I was "in" for 25 years and never knew how bad it was till I read your story.

I find the culture of the cofs more than disturbing, as a parent I'm so saddened.
 

Free to shine

Shiny & Free
I'm so happy you have your beautiful family now Bea, you should post some of the baby pics here that you have on Facebook. What a stunner she is!

It is beyond words to imagine the distress to toddlers to be abandoned, and then no doubt made to feel it is their own fault. To be 'labelled" at 5 years old, OMG. What a petty excuse for cowardice.
 

Bea Kiddo

Crusader
Thank you all for your kind words. I have resolved myself to never ever see her again. It's her choice, really. She chose her life, and though she does not see it, she is the one being punished!

---

And sadly, Opter, its not just my child that is her grandchild whose life she is missing, she has other grandchildren that she does see, but hardly ever! Maybe once every couple of years. They barely know her.

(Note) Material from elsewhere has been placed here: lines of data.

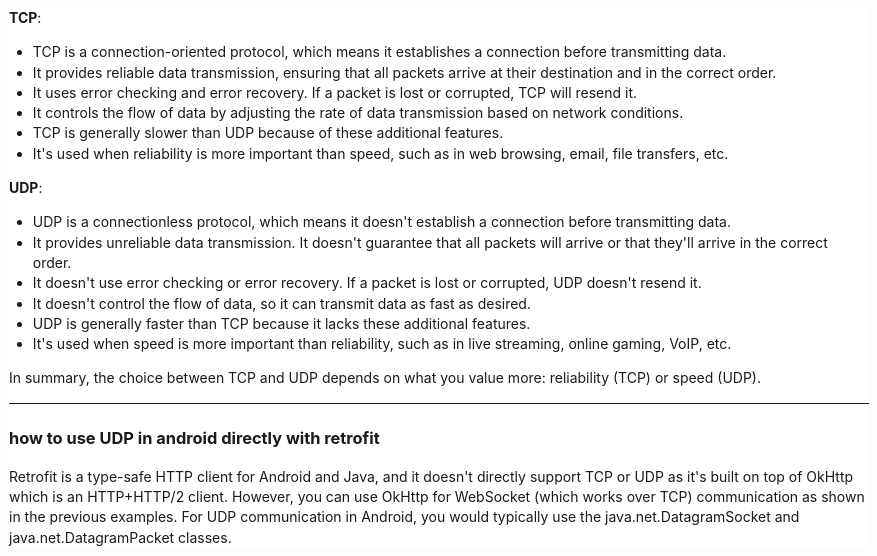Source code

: **TCP**:
- TCP is a connection-oriented protocol, which means it establishes a connection before transmitting data.
- It provides reliable data transmission, ensuring that all packets arrive at their destination and in the correct order.
- It uses error checking and error recovery. If a packet is lost or corrupted, TCP will resend it.
- It controls the flow of data by adjusting the rate of data transmission based on network conditions.
- TCP is generally slower than UDP because of these additional features.
- It's used when reliability is more important than speed, such as in web browsing, email, file transfers, etc.

**UDP**:
- UDP is a connectionless protocol, which means it doesn't establish a connection before transmitting data.
- It provides unreliable data transmission. It doesn't guarantee that all packets will arrive or that they'll arrive in the correct order.
- It doesn't use error checking or error recovery. If a packet is lost or corrupted, UDP doesn't resend it.
- It doesn't control the flow of data, so it can transmit data as fast as desired.
- UDP is generally faster than TCP because it lacks these additional features.
- It's used when speed is more important than reliability, such as in live streaming, online gaming, VoIP, etc.

In summary, the choice between TCP and UDP depends on what you value more: reliability (TCP) or speed (UDP).

---
### how to use UDP in android directly with retrofit

Retrofit is a type-safe HTTP client for Android and Java, and it doesn't directly support TCP or UDP as it's built on top of OkHttp which is an HTTP+HTTP/2 client. However, you can use OkHttp for WebSocket (which works over TCP) communication as shown in the previous examples.  For UDP communication in Android, you would typically use the java.net.DatagramSocket and java.net.DatagramPacket classes.
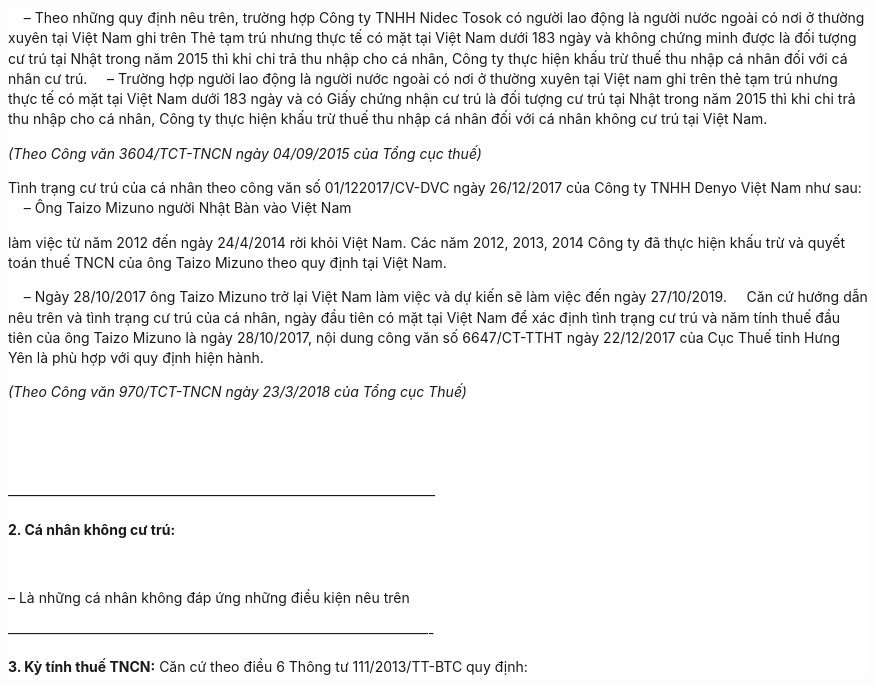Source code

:   

    – Theo những quy định nêu trên, trường hợp Công ty TNHH Nidec Tosok có người lao động là người nước ngoài có nơi ở thường xuyên tại Việt Nam ghi trên Thẻ tạm trú nhưng thực tế có mặt tại Việt Nam dưới 183 ngày và không chứng minh được là đối tượng cư trú tại Nhật trong năm 2015 thì khi chi trả thu nhập cho cá nhân, Công ty thực hiện khấu trừ thuế thu nhập cá nhân đối với cá nhân cư trú.
     – Trường hợp người lao động là người nước ngoài có nơi ở thường xuyên tại Việt nam ghi trên thẻ tạm trú nhưng thực tế có mặt tại Việt Nam dưới 183 ngày và có Giấy chứng nhận cư trú là đối tượng cư trú tại Nhật trong năm 2015 thì khi chi trả thu nhập cho cá nhân, Công ty thực hiện khấu trừ thuế thu nhập cá nhân đối với cá nhân không cư trú tại Việt Nam.



*(Theo Công văn 3604/TCT-TNCN ngày 04/09/2015 của Tổng cục thuế)*









  

Tình trạng cư trú của cá nhân theo công văn số 01/122017/CV-DVC ngày 26/12/2017 của Công ty TNHH Denyo Việt Nam như sau:
     – Ông Taizo Mizuno người Nhật Bàn vào Việt Nam 

làm việc từ năm 2012 đến ngày 24/4/2014 rời khỏi Việt Nam. Các năm 2012, 2013, 2014 Công ty đã thực hiện khấu trừ và quyết toán thuế TNCN của ông Taizo Mizuno theo quy định tại Việt Nam.  

     – Ngày 28/10/2017 ông Taizo Mizuno trở lại Việt Nam làm việc và dự kiến sẽ làm việc đến ngày 27/10/2019.
    Căn cứ hướng dẫn nêu trên và tình trạng cư trú của cá nhân, ngày đầu tiên có mặt tại Việt Nam để xác định tình trạng cư trú và năm tính thuế đầu tiên của ông Taizo Mizuno là ngày 28/10/2017, nội dung công văn số 6647/CT-TTHT ngày 22/12/2017 của Cục Thuế tỉnh Hưng Yên là phù hợp với quy định hiện hành.



*(Theo Công văn 970/TCT-TNCN ngày 23/3/2018 của Tổng cục Thuế)*





  

  

 ——————————————————————————————–

**2. Cá nhân không cư trú:**  

   

– Là những cá nhân không đáp ứng những điều kiện nêu trên



  

 ——————————————————————————————-

  

**3. Kỳ tính thuế TNCN:**
Căn cứ theo điều 6 Thông tư 111/2013/TT-BTC quy định:

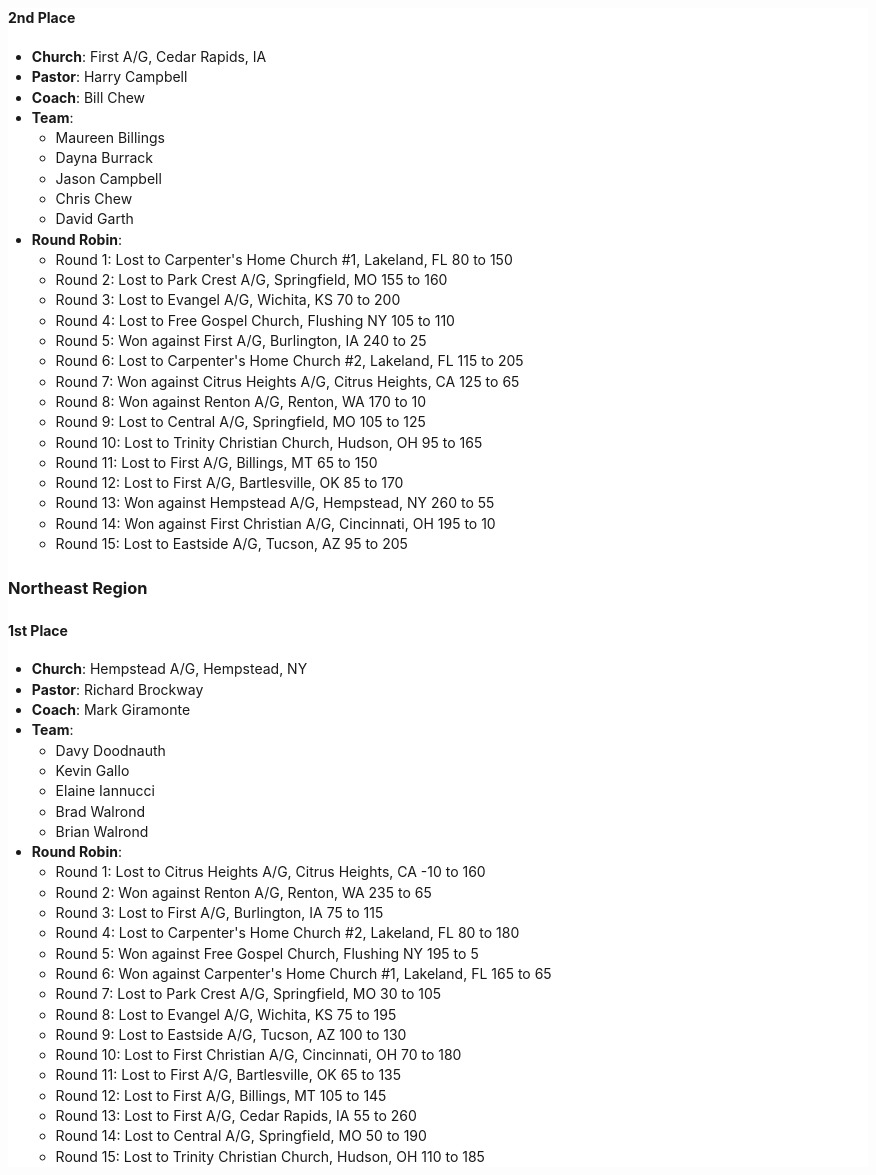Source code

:#### 2nd Place

* **Church**: First A/G, Cedar Rapids, IA
* **Pastor**: Harry Campbell
* **Coach**: Bill Chew
* **Team**:
    * Maureen Billings
    * Dayna Burrack
    * Jason Campbell
    * Chris Chew
    * David Garth
* **Round Robin**:
  * Round 1: Lost to Carpenter's Home Church #1, Lakeland, FL 80 to 150
  * Round 2: Lost to Park Crest A/G, Springfield, MO 155 to 160
  * Round 3: Lost to Evangel A/G, Wichita, KS 70 to 200
  * Round 4: Lost to Free Gospel Church, Flushing NY 105 to 110
  * Round 5: Won against First A/G, Burlington, IA 240 to 25
  * Round 6: Lost to Carpenter's Home Church #2, Lakeland, FL 115 to 205
  * Round 7: Won against Citrus Heights A/G, Citrus Heights, CA 125 to 65
  * Round 8: Won against Renton A/G, Renton, WA 170 to 10
  * Round 9: Lost to Central A/G, Springfield, MO 105 to 125
  * Round 10: Lost to Trinity Christian Church, Hudson, OH 95 to 165
  * Round 11: Lost to First A/G, Billings, MT 65 to 150
  * Round 12: Lost to First A/G, Bartlesville, OK 85 to 170
  * Round 13: Won against Hempstead A/G, Hempstead, NY 260 to 55
  * Round 14: Won against First Christian A/G, Cincinnati, OH 195 to 10
  * Round 15: Lost to Eastside A/G, Tucson, AZ 95 to 205

### Northeast Region

#### 1st Place

* **Church**: Hempstead A/G, Hempstead, NY
* **Pastor**: Richard Brockway
* **Coach**: Mark Giramonte
* **Team**:
    * Davy Doodnauth
    * Kevin Gallo
    * Elaine Iannucci
    * Brad Walrond
    * Brian Walrond
* **Round Robin**:
  * Round 1: Lost to Citrus Heights A/G, Citrus Heights, CA -10 to 160
  * Round 2: Won against Renton A/G, Renton, WA 235 to 65
  * Round 3: Lost to First A/G, Burlington, IA 75 to 115
  * Round 4: Lost to Carpenter's Home Church #2, Lakeland, FL 80 to 180
  * Round 5: Won against Free Gospel Church, Flushing NY 195 to 5
  * Round 6: Won against Carpenter's Home Church #1, Lakeland, FL 165 to 65
  * Round 7: Lost to Park Crest A/G, Springfield, MO 30 to 105
  * Round 8: Lost to Evangel A/G, Wichita, KS 75 to 195
  * Round 9: Lost to Eastside A/G, Tucson, AZ 100 to 130
  * Round 10: Lost to First Christian A/G, Cincinnati, OH 70 to 180
  * Round 11: Lost to First A/G, Bartlesville, OK 65 to 135
  * Round 12: Lost to First A/G, Billings, MT 105 to 145
  * Round 13: Lost to First A/G, Cedar Rapids, IA 55 to 260
  * Round 14: Lost to Central A/G, Springfield, MO 50 to 190
  * Round 15: Lost to Trinity Christian Church, Hudson, OH 110 to 185
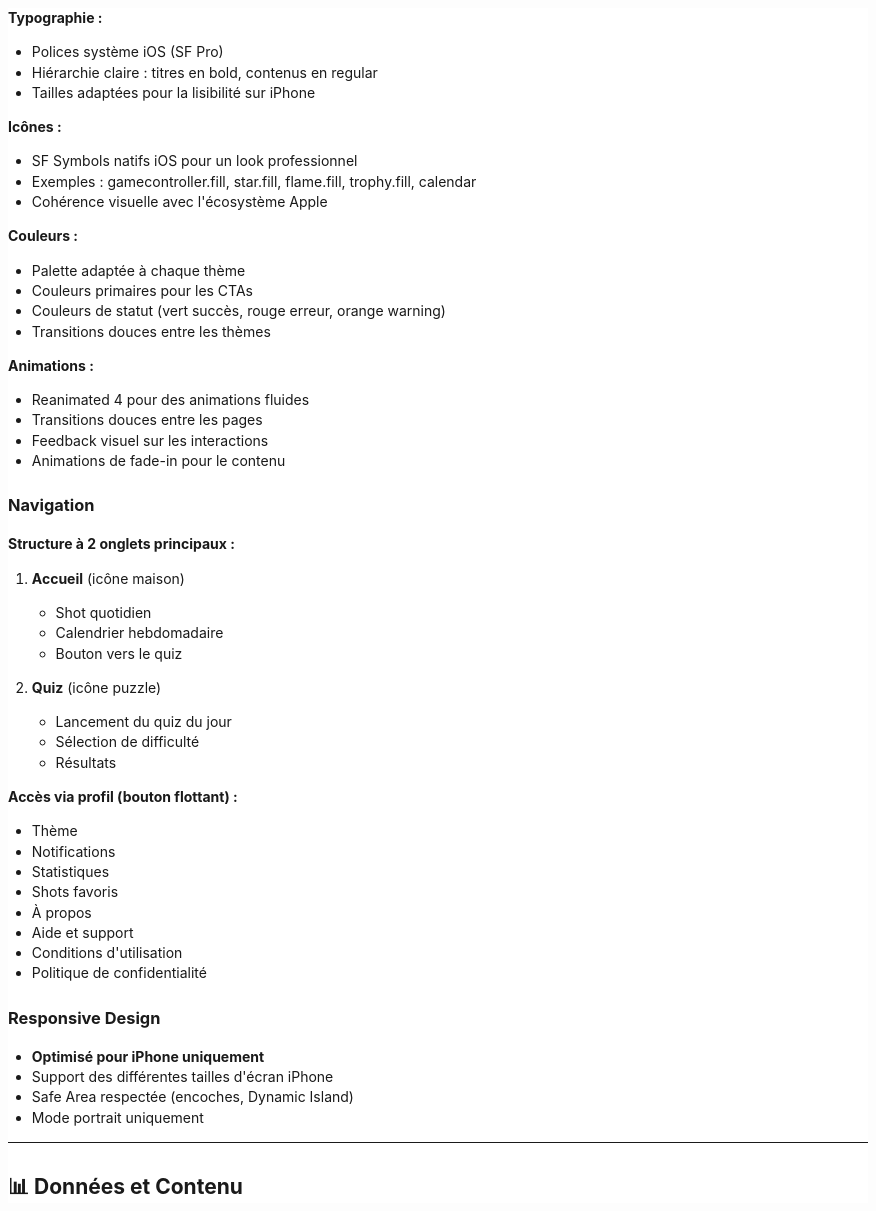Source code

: **Typographie :**
- Polices système iOS (SF Pro)
- Hiérarchie claire : titres en bold, contenus en regular
- Tailles adaptées pour la lisibilité sur iPhone

**Icônes :**
- SF Symbols natifs iOS pour un look professionnel
- Exemples : gamecontroller.fill, star.fill, flame.fill, trophy.fill, calendar
- Cohérence visuelle avec l'écosystème Apple

**Couleurs :**
- Palette adaptée à chaque thème
- Couleurs primaires pour les CTAs
- Couleurs de statut (vert succès, rouge erreur, orange warning)
- Transitions douces entre les thèmes

**Animations :**
- Reanimated 4 pour des animations fluides
- Transitions douces entre les pages
- Feedback visuel sur les interactions
- Animations de fade-in pour le contenu

### Navigation

**Structure à 2 onglets principaux :**
1. **Accueil** (icône maison)
   - Shot quotidien
   - Calendrier hebdomadaire
   - Bouton vers le quiz

2. **Quiz** (icône puzzle)
   - Lancement du quiz du jour
   - Sélection de difficulté
   - Résultats

**Accès via profil (bouton flottant) :**
- Thème
- Notifications
- Statistiques
- Shots favoris
- À propos
- Aide et support
- Conditions d'utilisation
- Politique de confidentialité

### Responsive Design
- **Optimisé pour iPhone uniquement**
- Support des différentes tailles d'écran iPhone
- Safe Area respectée (encoches, Dynamic Island)
- Mode portrait uniquement

---

## 📊 Données et Contenu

"Saving the world" (ha!) comes with many sacrifices. :confused2:
 

Bea Kiddo

Crusader
Just as a note, I post my thoughts and my stories not for support or sympathy, but to let others know what they are getting into, if they so chose to think about joining the Sea Org.

It is the whole reason I posted my story, the whole reason I did the interview with the SP Times.

I want people to get an idea what it is like.

When I joined, I did not know what I was getting into. I would like to try to help others know, and for that reason, I write.

And write.

And write.

(And still I thank you all for your kind words and your support).
 

Alanzo

Bardo Tulpa
You're a great writer, Bea.

This is such an important observation, and something the world needs to know about Scientology.